__Task__.
Rewrite the records below, changing each "collectors" to "collected by" and leaving everything else unchanged.

______________________________

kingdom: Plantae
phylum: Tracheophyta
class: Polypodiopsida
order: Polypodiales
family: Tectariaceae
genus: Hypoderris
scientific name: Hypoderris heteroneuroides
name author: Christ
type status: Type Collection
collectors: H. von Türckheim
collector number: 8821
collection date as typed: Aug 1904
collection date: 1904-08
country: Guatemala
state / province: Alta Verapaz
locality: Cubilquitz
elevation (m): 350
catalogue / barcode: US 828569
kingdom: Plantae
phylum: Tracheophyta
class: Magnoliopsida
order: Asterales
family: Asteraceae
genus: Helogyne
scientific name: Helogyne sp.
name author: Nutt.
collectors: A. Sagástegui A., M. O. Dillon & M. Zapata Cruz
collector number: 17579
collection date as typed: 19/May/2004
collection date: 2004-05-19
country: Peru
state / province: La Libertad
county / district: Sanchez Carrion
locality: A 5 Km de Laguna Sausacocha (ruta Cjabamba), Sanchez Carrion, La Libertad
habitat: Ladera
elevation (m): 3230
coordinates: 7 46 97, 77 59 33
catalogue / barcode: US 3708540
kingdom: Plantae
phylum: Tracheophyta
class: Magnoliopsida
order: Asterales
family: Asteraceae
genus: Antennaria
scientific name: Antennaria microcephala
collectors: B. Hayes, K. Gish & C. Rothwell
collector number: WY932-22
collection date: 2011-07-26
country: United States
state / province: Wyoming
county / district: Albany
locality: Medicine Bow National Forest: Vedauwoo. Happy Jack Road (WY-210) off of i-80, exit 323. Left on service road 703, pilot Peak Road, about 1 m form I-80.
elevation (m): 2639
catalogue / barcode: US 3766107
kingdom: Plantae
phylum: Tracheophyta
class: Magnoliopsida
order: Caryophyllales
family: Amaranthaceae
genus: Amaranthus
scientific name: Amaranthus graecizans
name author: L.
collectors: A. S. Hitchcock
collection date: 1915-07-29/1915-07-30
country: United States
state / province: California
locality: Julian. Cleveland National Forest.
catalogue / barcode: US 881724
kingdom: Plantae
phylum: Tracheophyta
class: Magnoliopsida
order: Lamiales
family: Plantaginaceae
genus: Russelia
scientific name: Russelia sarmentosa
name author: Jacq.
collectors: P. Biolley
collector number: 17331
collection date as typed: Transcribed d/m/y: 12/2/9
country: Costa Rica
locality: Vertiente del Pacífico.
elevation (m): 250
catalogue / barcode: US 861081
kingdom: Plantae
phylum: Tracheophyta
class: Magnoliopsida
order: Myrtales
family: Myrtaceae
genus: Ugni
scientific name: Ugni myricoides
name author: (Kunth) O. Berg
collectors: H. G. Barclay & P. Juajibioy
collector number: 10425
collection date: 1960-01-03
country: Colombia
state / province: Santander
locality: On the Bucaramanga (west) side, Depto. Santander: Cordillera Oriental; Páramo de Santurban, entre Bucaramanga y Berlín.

______________________________

__Finished task__.
kingdom: Plantae
phylum: Tracheophyta
class: Polypodiopsida
order: Polypodiales
family: Tectariaceae
genus: Hypoderris
scientific name: Hypoderris heteroneuroides
name author: Christ
type status: Type Collection
collected by: H. von Türckheim
collector number: 8821
collection date as typed: Aug 1904
collection date: 1904-08
country: Guatemala
state / province: Alta Verapaz
locality: Cubilquitz
elevation (m): 350
catalogue / barcode: US 828569
kingdom: Plantae
phylum: Tracheophyta
class: Magnoliopsida
order: Asterales
family: Asteraceae
genus: Helogyne
scientific name: Helogyne sp.
name author: Nutt.
collected by: A. Sagástegui A., M. O. Dillon & M. Zapata Cruz
collector number: 17579
collection date as typed: 19/May/2004
collection date: 2004-05-19
country: Peru
state / province: La Libertad
county / district: Sanchez Carrion
locality: A 5 Km de Laguna Sausacocha (ruta Cjabamba), Sanchez Carrion, La Libertad
habitat: Ladera
elevation (m): 3230
coordinates: 7 46 97, 77 59 33
catalogue / barcode: US 3708540
kingdom: Plantae
phylum: Tracheophyta
class: Magnoliopsida
order: Asterales
family: Asteraceae
genus: Antennaria
scientific name: Antennaria microcephala
collected by: B. Hayes, K. Gish & C. Rothwell
collector number: WY932-22
collection date: 2011-07-26
country: United States
state / province: Wyoming
county / district: Albany
locality: Medicine Bow National Forest: Vedauwoo. Happy Jack Road (WY-210) off of i-80, exit 323. Left on service road 703, pilot Peak Road, about 1 m form I-80.
elevation (m): 2639
catalogue / barcode: US 3766107
kingdom: Plantae
phylum: Tracheophyta
class: Magnoliopsida
order: Caryophyllales
family: Amaranthaceae
genus: Amaranthus
scientific name: Amaranthus graecizans
name author: L.
collected by: A. S. Hitchcock
collection date: 1915-07-29/1915-07-30
country: United States
state / province: California
locality: Julian. Cleveland National Forest.
catalogue / barcode: US 881724
kingdom: Plantae
phylum: Tracheophyta
class: Magnoliopsida
order: Lamiales
family: Plantaginaceae
genus: Russelia
scientific name: Russelia sarmentosa
name author: Jacq.
collected by: P. Biolley
collector number: 17331
collection date as typed: Transcribed d/m/y: 12/2/9
country: Costa Rica
locality: Vertiente del Pacífico.
elevation (m): 250
catalogue / barcode: US 861081
kingdom: Plantae
phylum: Tracheophyta
class: Magnoliopsida
order: Myrtales
family: Myrtaceae
genus: Ugni
scientific name: Ugni myricoides
name author: (Kunth) O. Berg
collected by: H. G. Barclay & P. Juajibioy
collector number: 10425
collection date: 1960-01-03
country: Colombia
state / province: Santander
locality: On the Bucaramanga (west) side, Depto. Santander: Cordillera Oriental; Páramo de Santurban, entre Bucaramanga y Berlín.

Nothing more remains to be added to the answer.